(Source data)
=======
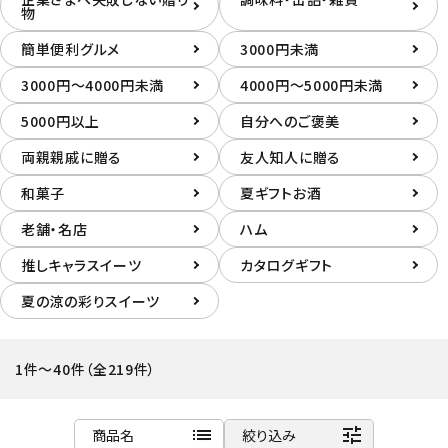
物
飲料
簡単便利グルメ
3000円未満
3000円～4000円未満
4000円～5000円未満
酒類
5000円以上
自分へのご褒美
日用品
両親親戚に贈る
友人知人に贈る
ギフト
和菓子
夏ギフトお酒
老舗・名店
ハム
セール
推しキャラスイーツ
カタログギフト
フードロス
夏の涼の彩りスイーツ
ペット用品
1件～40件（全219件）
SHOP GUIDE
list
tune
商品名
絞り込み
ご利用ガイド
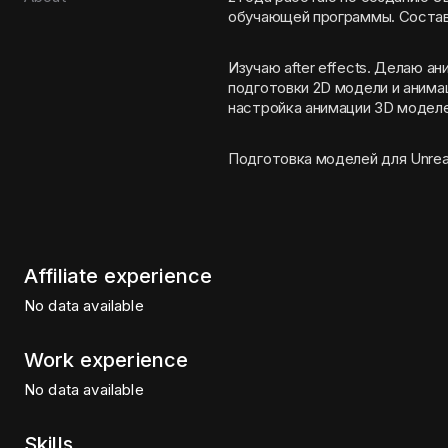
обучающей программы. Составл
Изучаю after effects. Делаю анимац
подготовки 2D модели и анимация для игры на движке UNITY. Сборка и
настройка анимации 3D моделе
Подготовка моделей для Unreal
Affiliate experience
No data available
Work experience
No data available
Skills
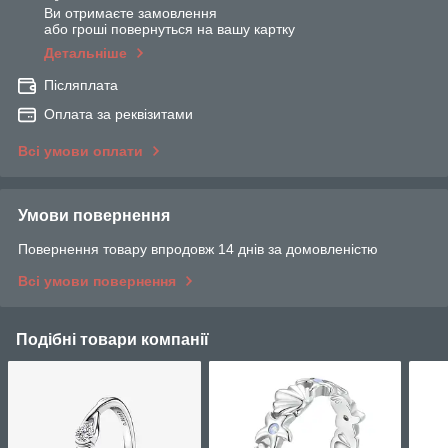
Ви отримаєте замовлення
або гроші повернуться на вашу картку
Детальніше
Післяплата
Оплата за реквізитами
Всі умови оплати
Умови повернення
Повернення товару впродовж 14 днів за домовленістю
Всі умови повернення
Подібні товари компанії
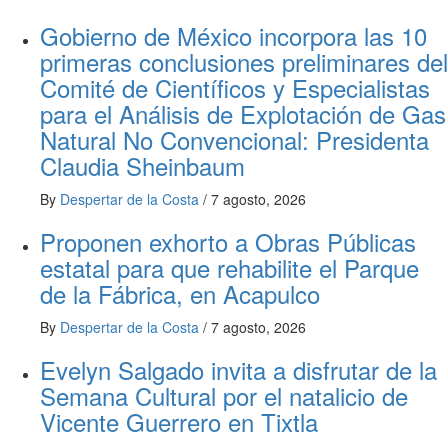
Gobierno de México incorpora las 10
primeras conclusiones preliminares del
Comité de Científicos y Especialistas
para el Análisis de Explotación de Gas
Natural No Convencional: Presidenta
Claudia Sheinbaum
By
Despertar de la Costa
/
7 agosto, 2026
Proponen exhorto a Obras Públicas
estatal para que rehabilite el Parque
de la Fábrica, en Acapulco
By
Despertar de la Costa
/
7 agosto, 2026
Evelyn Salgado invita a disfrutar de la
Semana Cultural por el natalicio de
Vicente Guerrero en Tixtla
=======
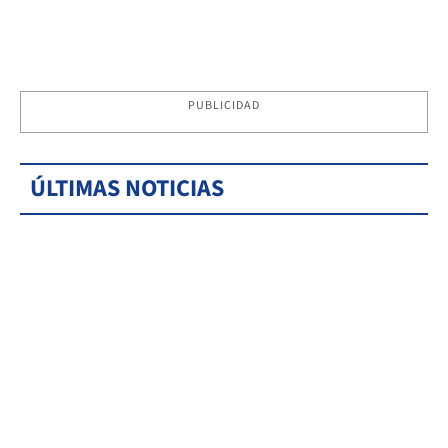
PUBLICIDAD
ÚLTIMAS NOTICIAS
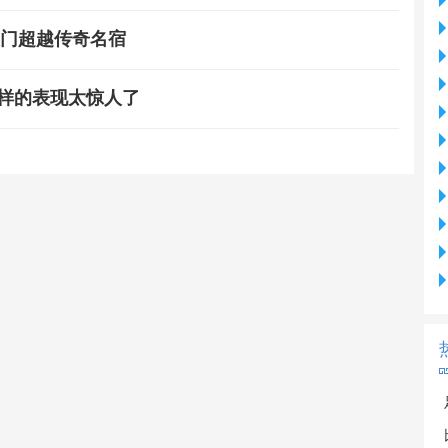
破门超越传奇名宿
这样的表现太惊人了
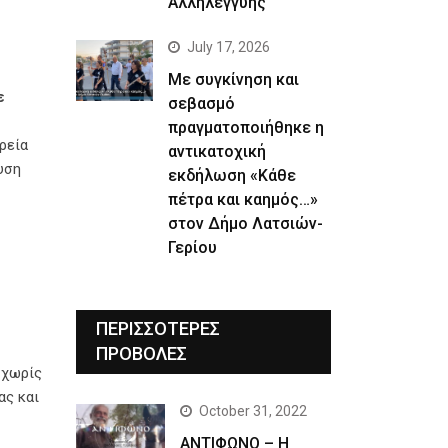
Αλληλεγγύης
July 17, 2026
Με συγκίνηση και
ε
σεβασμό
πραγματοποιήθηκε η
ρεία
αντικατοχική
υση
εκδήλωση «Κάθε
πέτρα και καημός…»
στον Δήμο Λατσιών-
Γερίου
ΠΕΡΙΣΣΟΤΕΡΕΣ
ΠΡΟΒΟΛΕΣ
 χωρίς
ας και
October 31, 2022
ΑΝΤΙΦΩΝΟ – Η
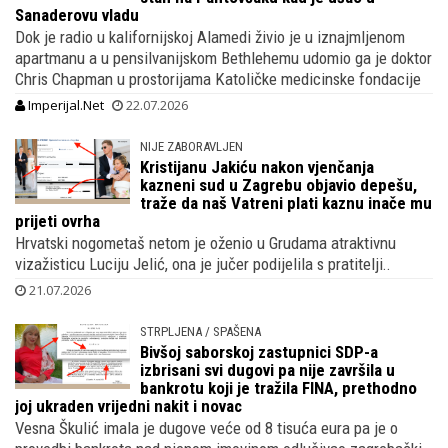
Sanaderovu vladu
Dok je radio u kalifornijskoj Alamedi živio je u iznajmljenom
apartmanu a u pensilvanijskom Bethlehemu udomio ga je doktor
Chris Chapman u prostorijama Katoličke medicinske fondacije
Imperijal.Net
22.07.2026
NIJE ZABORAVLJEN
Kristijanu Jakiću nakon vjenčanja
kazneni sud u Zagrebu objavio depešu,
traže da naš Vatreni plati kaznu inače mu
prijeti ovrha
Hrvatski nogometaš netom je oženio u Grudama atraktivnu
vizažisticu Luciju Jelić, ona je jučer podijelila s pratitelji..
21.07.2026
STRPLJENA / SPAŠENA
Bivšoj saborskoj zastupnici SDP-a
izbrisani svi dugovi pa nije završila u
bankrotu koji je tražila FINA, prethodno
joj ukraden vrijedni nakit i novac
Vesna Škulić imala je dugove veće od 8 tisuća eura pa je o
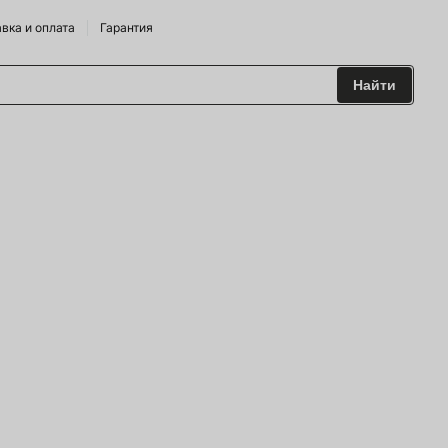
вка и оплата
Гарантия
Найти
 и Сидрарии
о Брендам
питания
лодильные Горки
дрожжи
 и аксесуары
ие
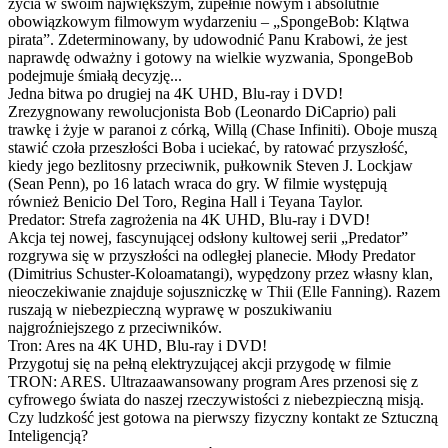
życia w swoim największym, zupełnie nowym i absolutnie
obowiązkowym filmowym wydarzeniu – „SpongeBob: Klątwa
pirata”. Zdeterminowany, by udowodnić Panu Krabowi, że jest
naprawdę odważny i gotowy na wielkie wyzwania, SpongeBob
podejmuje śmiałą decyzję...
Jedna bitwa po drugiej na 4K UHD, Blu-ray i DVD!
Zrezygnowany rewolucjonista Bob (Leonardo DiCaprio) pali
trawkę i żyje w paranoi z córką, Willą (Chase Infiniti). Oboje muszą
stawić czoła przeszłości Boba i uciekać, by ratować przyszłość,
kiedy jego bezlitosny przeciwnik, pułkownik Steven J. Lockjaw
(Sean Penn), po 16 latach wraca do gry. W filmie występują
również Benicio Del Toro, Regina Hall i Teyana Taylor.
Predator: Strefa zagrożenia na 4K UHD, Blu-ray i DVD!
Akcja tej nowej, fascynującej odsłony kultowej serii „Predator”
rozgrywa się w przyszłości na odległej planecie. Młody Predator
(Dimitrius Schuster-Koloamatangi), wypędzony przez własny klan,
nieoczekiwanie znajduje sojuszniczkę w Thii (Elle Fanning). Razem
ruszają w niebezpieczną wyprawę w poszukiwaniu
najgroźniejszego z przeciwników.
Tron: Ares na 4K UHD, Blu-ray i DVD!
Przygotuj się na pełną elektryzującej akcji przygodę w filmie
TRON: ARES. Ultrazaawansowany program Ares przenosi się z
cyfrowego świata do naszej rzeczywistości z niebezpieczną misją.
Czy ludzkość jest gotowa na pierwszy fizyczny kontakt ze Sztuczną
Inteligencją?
=======
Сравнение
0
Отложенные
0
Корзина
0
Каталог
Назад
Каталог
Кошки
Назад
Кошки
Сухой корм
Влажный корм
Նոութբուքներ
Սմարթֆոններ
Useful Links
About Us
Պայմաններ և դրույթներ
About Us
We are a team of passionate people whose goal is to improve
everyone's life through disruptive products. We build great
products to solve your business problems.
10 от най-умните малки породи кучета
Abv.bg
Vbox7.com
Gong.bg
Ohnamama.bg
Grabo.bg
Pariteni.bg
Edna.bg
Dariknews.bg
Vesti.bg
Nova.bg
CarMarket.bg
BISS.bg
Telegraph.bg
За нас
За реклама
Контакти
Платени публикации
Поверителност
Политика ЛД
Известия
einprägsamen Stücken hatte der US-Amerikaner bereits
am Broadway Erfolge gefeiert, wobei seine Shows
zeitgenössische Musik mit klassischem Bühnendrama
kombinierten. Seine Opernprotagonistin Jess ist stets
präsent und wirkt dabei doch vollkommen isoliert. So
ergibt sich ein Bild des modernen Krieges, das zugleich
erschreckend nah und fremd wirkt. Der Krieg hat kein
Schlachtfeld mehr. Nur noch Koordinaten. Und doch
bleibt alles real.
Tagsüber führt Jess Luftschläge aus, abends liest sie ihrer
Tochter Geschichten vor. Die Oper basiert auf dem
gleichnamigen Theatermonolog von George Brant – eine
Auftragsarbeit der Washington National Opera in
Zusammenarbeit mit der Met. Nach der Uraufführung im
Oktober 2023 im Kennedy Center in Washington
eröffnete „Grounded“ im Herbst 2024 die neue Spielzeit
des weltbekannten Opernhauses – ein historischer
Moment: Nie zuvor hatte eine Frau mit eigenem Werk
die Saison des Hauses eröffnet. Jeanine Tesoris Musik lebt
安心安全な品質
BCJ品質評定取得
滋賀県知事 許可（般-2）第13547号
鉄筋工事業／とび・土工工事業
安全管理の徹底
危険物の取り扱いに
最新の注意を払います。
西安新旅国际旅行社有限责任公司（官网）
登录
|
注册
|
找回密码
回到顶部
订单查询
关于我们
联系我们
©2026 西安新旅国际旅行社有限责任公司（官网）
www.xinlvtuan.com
=======
● **What you will do**: Every line above from the one with "ΑΝΤΙΦΩΝΟ – Η" down to the one with "NIJE ZABORAVLJEN" must be written out exactly, and no picture may appear.

● **Result**:
ΑΝΤΙΦΩΝΟ – Η
Sanaderovu vladu
Dok je radio u kalifornijskoj Alamedi živio je u iznajmljenom
apartmanu a u pensilvanijskom Bethlehemu udomio ga je doktor
Chris Chapman u prostorijama Katoličke medicinske fondacije
Imperijal.Net
22.07.2026
NIJE ZABORAVLJEN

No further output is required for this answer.